LONDON (Reuters) - Ashtead Group (AHT.L) is reaping the rewards of an efficiency drive and a shift by builders towards renting equipment, which helped it to defy a volatile construction market with impressive full-year numbers on Thursday.
The British company, which hires out diggers and tools on short-term contracts, reported profit and revenue up 87 percent and 20 percent respectively, prompting an upgrade to its profit forecast for the coming year.
Ashtead has upped its forecasts at every announcement for the past seven quarters despite construction markets on both sides of the Atlantic only now starting to recover from a spectacular bust that began in 2007.
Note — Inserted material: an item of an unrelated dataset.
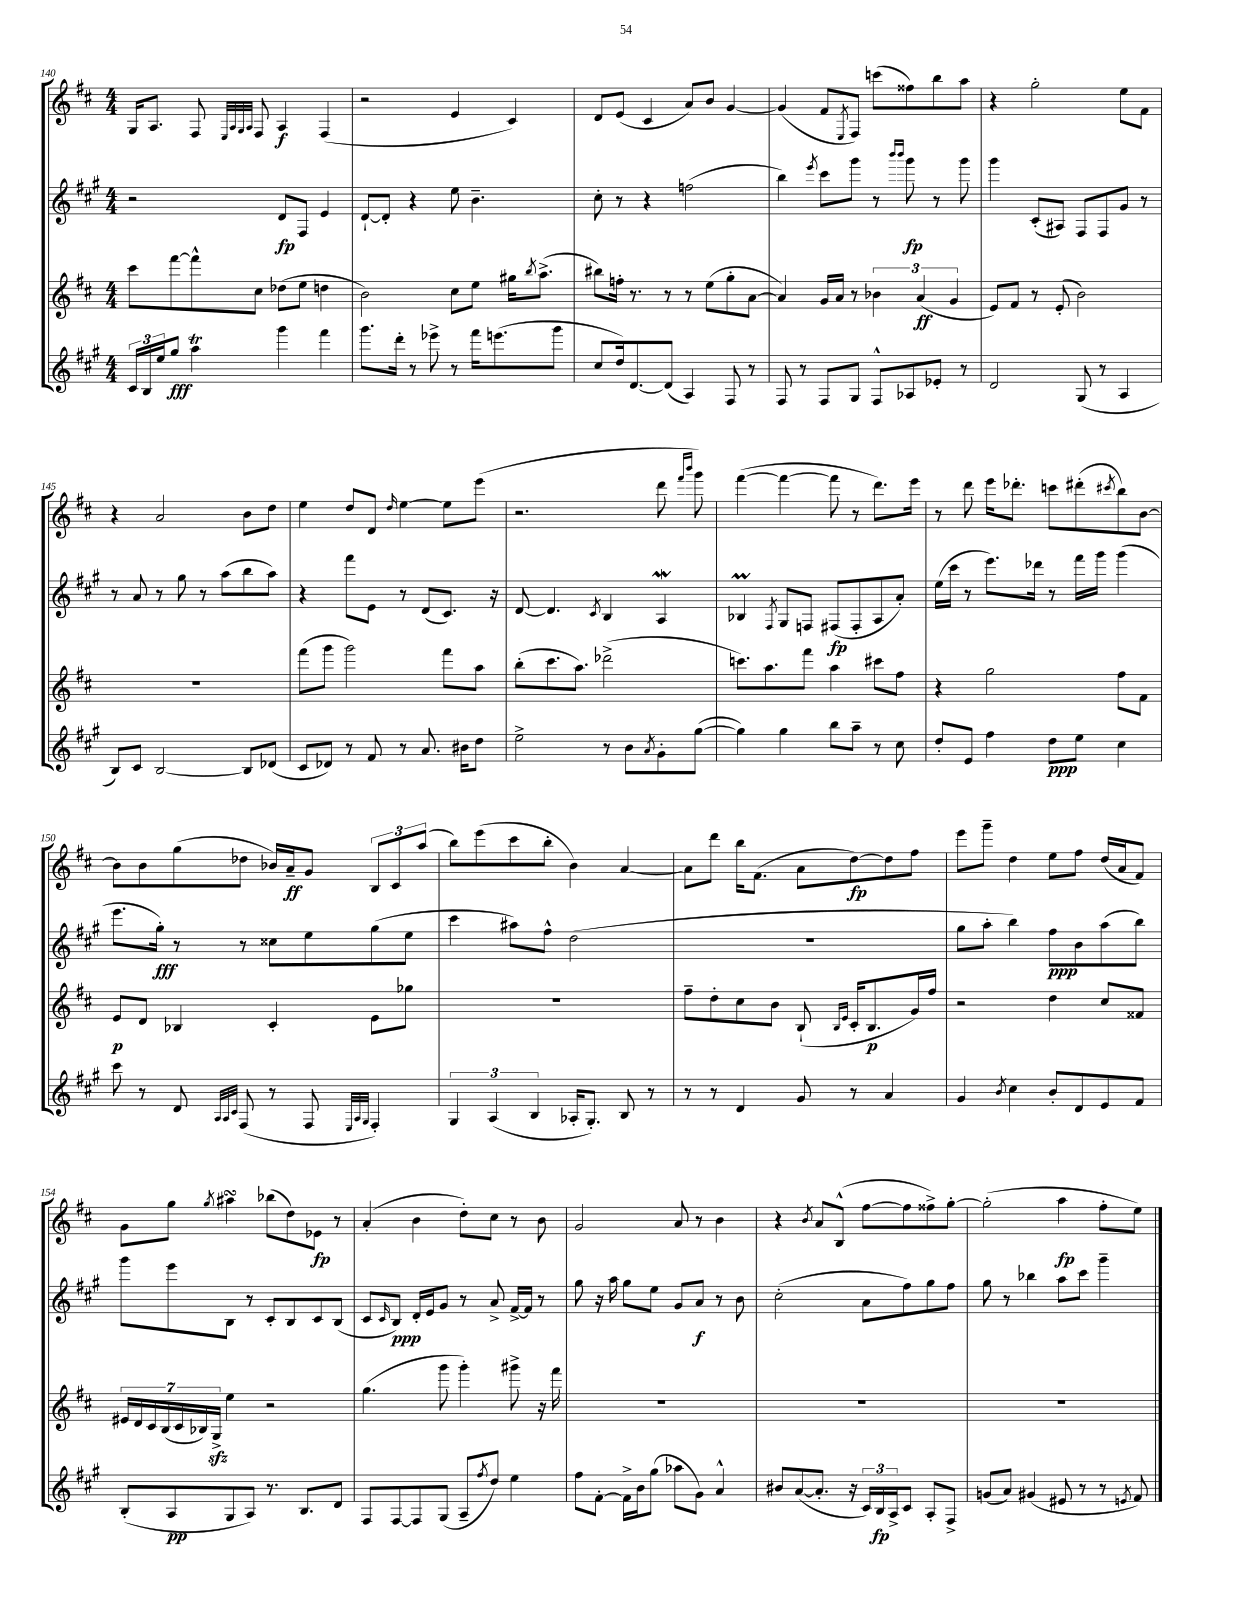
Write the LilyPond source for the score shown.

Chief Executive Geoff Drabble attributed the success to cuts made early in the recession and investment in customer service thereafter, allowing the company to win market share.
“Without any great fancy initiatives per se, we’ve just become a lot more efficient and, bizarrely, the recession was the making of us,” he said. “Out of necessity we saw what we could do, it changed people’s mindset.”
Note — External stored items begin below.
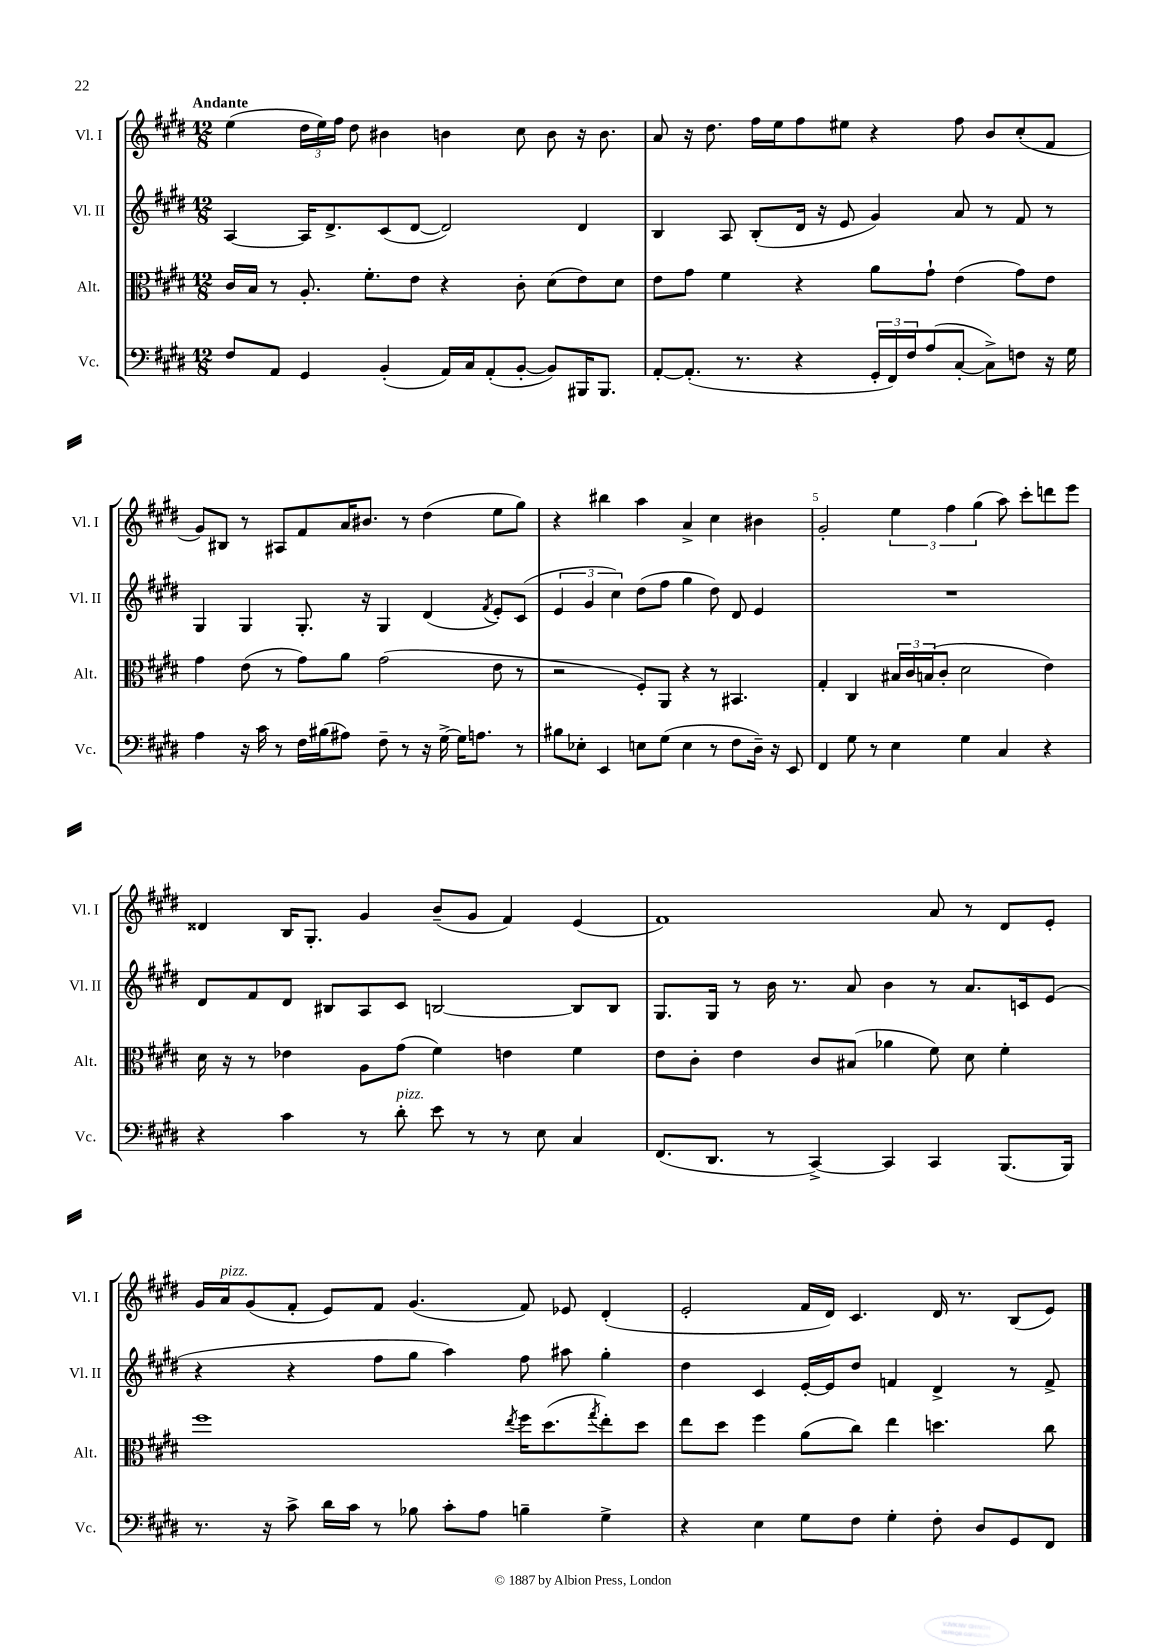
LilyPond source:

<<
\new StaffGroup <<
\new Staff = "s0" \with { instrumentName = "Vl. I" shortInstrumentName = "Vl. I" } {
    \clef treble \key e \major \numericTimeSignature \time 12/8 \tempo "Andante"
    e''4( \tuplet 3/2 { dis''16 e''16) fis''16 } dis''8 bis'4 b'4 cis''8 b'8 r16 b'8. |
    a'8 r16 dis''8. fis''16 e''16 fis''8 eis''8 r4 fis''8 b'8 cis''8-.( fis'8 |
    gis'8) bis8 r8 ais8 fis'8 a'16 bis'8. r8 dis''4( e''8 gis''8) |
    r4 bis''4 a''4 a'4-> cis''4 bis'4 |
    gis'2-. \tuplet 3/2 { e''4 fis''4 gis''4( } a''8) cis'''8-. d'''8 e'''8 |
    disis'4 b16 gis8.-. gis'4 b'8--( gis'8 fis'4) e'4( |
    fis'1) a'8 r8 dis'8 e'8-. |
    gis'16 a'16^\markup { \italic "pizz." } gis'8( fis'8-. e'8) fis'8 gis'4.( fis'8) ees'8 dis'4-.( |
    e'2-. fis'16 dis'16) cis'4. dis'16 r8. b8( e'8) \bar "|." |
}
\new Staff = "s1" \with { instrumentName = "Vl. II" shortInstrumentName = "Vl. II" } {
    \clef treble \key e \major \numericTimeSignature \time 12/8
    a4~ a16 dis'8.-> cis'8( dis'8~ dis'2) dis'4 |
    b4 a8 b8-.( dis'16 r16 e'8 gis'4) a'8 r8 fis'8 r8 |
    gis4 gis4 gis8.-. r16 gis4 dis'4( \acciaccatura { fis'8 } e'8-.) cis'8( |
    \tuplet 3/2 { e'4 gis'4 cis''4) } dis''8( fis''8 gis''4 dis''8) dis'8 e'4 |
    R1. |
    dis'8 fis'8 dis'8 bis8 a8 cis'8 b2~ b8 b8 |
    gis8. gis16 r8 b'16 r8. a'8 b'4 r8 a'8. c'16 e'8( |
    r4 r4 fis''8 gis''8 a''4) fis''8 ais''8 gis''4-. |
    dis''4 cis'4 e'16~-. e'16 dis''8 f'4 dis'4-> r8 f'8-> \bar "|." |
}
\new Staff = "s2" \with { instrumentName = "Alt." shortInstrumentName = "Alt." } {
    \clef alto \key e \major \numericTimeSignature \time 12/8
    cis'16 b16 r8 a8.-. fis'8.-. e'8 r4 cis'8-. dis'8( e'8) dis'8 |
    e'8 gis'8 fis'4 r4 a'8 gis'8-! e'4( gis'8) e'8 |
    gis'4 e'8( r8 gis'8) a'8 gis'2( e'8 r8 |
    r2 fis8-.) a,8 r4 r8 bis,4. |
    gis4-. cis4 \tuplet 3/2 { bis16 cis'16 b16( } cis'8-. dis'2 e'4) |
    dis'16 r16 r8 ees'4 a8 gis'8( fis'4) e'4 fis'4 |
    e'8 cis'8-. e'4 cis'8 bis8( aes'4 fis'8) dis'8 fis'4-. |
    fis''1 \acciaccatura { e''8 } fis''16 dis''8.( \acciaccatura { gis''8 } e''8-.) dis''8 |
    e''8 dis''8 fis''4 a'8( cis''8) e''4 d''4. cis''8 \bar "|." |
}
\new Staff = "s3" \with { instrumentName = "Vc." shortInstrumentName = "Vc." } {
    \clef bass \key e \major \numericTimeSignature \time 12/8
    fis8 a,8 gis,4 b,4-.( a,16) cis16 a,8-.( b,8~-. b,8) bis,,16 bis,,8. |
    a,8~-. a,8.-.( r8. r4 \tuplet 3/2 { gis,16-. fis,16) fis16 } a8( cis8~-. cis8->) f8 r16 gis16 |
    a4 r16 cis'16 r8 fis16 bis16( ais8) fis8-- r8 r16 gis16~-> gis16 a8. r8 |
    bis8 ees8-. e,4 e8 gis8( e4 r8 fis8 dis16--) r16 e,8 |
    fis,4 gis8 r8 e4 gis4 cis4 r4 |
    r4 cis'4 r8 dis'8-.^\markup { \italic "pizz." } e'8 r8 r8 e8 cis4 |
    fis,8.( dis,8. r8 cis,4~->) cis,4 cis,4 b,,8.( b,,16) |
    r8. r16 cis'8-> dis'16 cis'16 r8 bes8 cis'8-. a8 b4-- gis4-> |
    r4 e4 gis8 fis8 gis4-. fis8-. dis8 gis,8 fis,8 \bar "|." |
}
>>
>>
\layout { \context { \Score \override BarNumber.break-visibility = ##(#f #t #t) barNumberVisibility = #(every-nth-bar-number-visible 5) } }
Ashtead’s performance belies the American Rental Association’s prediction for 6.9 percent industry revenue growth in 2013.
Drabble said the sector’s recovery remains volatile in the United States, which accounts for 95 percent of Ashtead’s operating profit, but added that residential markets had picked up and that he expects more private non-residential activity next year and government spending in the following two years.
In Britain, where Ashtead is more reliant on big companies such as Balfour Beatty (BALF.L) for its work, Drabble is less upbeat.
”It’s still pretty tough out there. There’s great work in London and there’s not much work going on anywhere else,“ he said. ”Government expenditure remains depressed and, more importantly, unclear in terms of direction.
“There are, periodically, great sound bites about investing in infrastructure. I’ve yet to see anything come out of those soundbites.”
There are, however, small signs that housebuilding has started to recover, partly because of government schemes such as Help to Buy and Funding for Lending.
British construction output in April showed the smallest annual fall in almost 18 months, raising hopes that the sector might contribute to economic growth in the second quarter.
Despite the apparent gloom, Ashtead isn’t looking to expand in emerging markets, such as those in Latin America or the Middle East, any time soon.
“The problem with the developing markets is that we give people relatively expensive bits of equipment for relatively little money and we presume we’ll get them back,” Drabble said.
“Do we cast a wistful eye periodically at other geographies? Yes, we do, but I don’t think anything is imminent.”
Analysts seem to have faith in his strategy. In a Thomson Reuters poll of 15 analysts, only one rated Ashtead a “hold”, with none giving a “sell” rating.
The company’s shares, which were the fourth-highest FTSE 250 riser in the past 12 months, were up 4.9 percent by 7:16 a.m. ET.